First, sharing notes with patients will make physicians more honest. The electronic health record (EHR), for all its virtues, is oriented primarily toward malpractice defense and justification of charges. On the downside, it encourages fudging, big time. When my patients are seen at a local ER/ED, I get six pages of faxed notes – for a sore throat. There's no way anyone in their right mind is actually asking or doing all that stuff. When my nurse recently went for a five-minute surgery consult, the two-page report I received was greeted with hoots and hollers: “He didn't ask that! He never touched me there!”
Sending my patients home with a copy of what I actually wrote keeps me honest. The same would hold true for an EHR, of course.
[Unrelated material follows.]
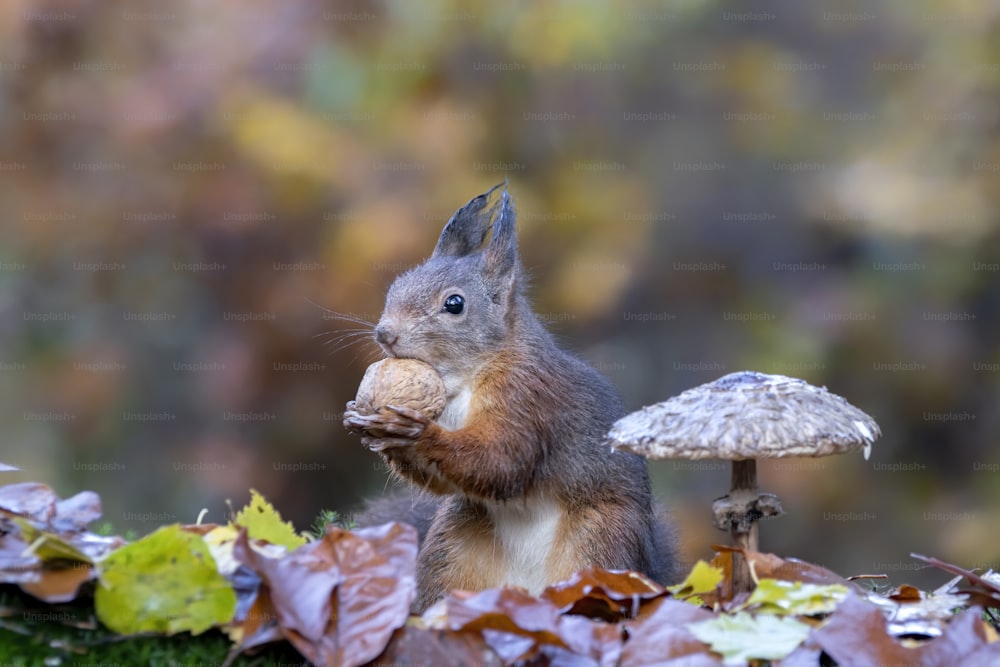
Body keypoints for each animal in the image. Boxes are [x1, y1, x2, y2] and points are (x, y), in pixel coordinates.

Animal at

Second, it engenders trust. Patients are often afraid. One of the things they're afraid of is that their doctor isn't shooting straight with them. I'm not going to pretend that I put in my notes every thought or fear that goes through my head. But my patients honor me for my honesty: What I say, I mean, and what I wrote, I meant.
Trust has a huge by-product. It saves time because I don't have to prove myself at every patient encounter. My patients know I'm giving them my best shot, straight up, every time they see me. That cuts down on questions that are really probing my honesty and sincerity rather than the problem at hand. And saving time means making money, because time is money for every piece worker – whether he is sewing garments in Bangladesh or seeing patients in Topeka.
The bottom line: Trust your patients. They'll reward you, in spades.